Les Chinois voient l’heure dans l’œil des chats. L’Horloge – Le Spleen de Paris – Charles Baudelaire
Dans l’œil de ce chat noir, il est presque minuit ;
Dans son iris d’or jaune a glissé de la steppe,
Deux touffes de sol rare, inconnu de la guêpe,
D’une herbe sans mémoire et qui jamais ne fuit.
Et sur ce sol de fièvre est venu le cheval
Du tout dernier Mongol du tout premier des âges,
Afin de s’enivrer de l’or des paysages ;
Celui-là qui broutait par le mont et le val.
Au pommeau de la selle est fixé le poignard
Assassin et luisant de la paix du nomade,
De cette paix précieuse aux doux reflets de jade ;
On prétend qu’elle brille aux yeux du charognard.
Dans l’œil de ce chat noir n’est que le rythme lent
Du temps qui s’éternise en débris d’aventure,
Faute de rassembler les signes d’écriture
Pour tracer ce nom seul, celui de Tamerlan*.

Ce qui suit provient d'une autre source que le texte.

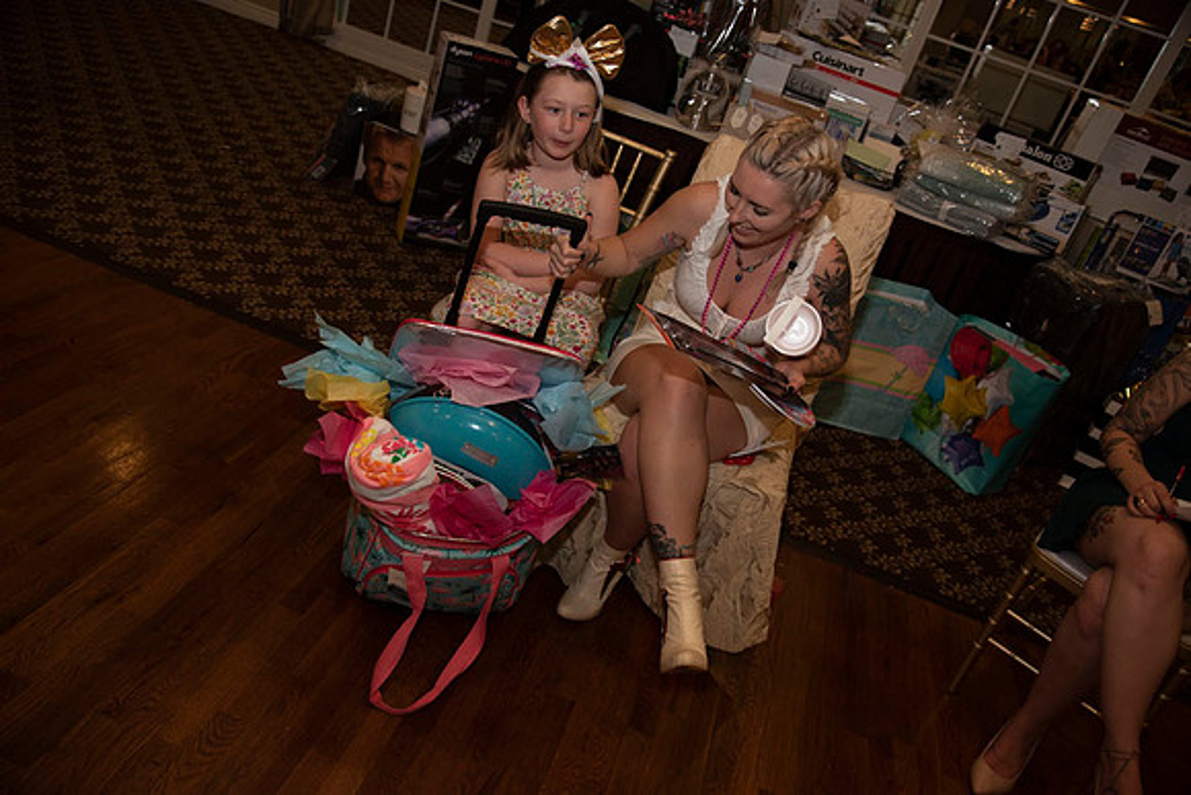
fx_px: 993
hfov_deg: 61.9
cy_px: 398
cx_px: 596
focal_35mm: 30
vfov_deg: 43.6
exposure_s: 1/200
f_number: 4
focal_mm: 30
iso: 640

Comme l’heure est troublante aux yeux d’un chat vairon,
Par deux yeux, deux couleurs, l’horloge est infinie.
Qui passera le fil au chas de l’harmonie ?
Je vous parle d’aiguille et non de napperon.
Dans l’œil de ce chat noir, j’ai cru lire minuit ;
Son iris émeraude est couleur de rizière,
Au fleuve du Yangtsé se verse la rivière
Emportant dans ses flots le spleen et mon ennui.
Et dans cette rizière un dos maigre est courbé,
Plus courbé que la terre et bien aussi bas qu’elle ;
Si le monde est ancien, la récolte est nouvelle,
Le geste de la main n’est jamais perturbé.
Grain de sable ou de riz, tout vient compter le temps,
D’un battement de queue ou d’un poing métronome ;
Confucius, millénaire, est encore un jeune homme,
Il monte de la jonque un air doux et chantant.
Filtre de porcelaine où mon âme a passé,
Au fond de la théière, il me reste huit vies,
La première est tombée, ô chat, j’ai des envies ;
Dans les yeux du chat noir, il est minuit tassé.
*Tamerlan : (Timour ou Timur Lang, « Timur le boiteux », du verbe persan langidan – boiter ) (1336-1405), était un guerrier turco-mongol du XIVe siècle, conquérant d’une grande partie de l’Asie Centrale et de l’Ouest.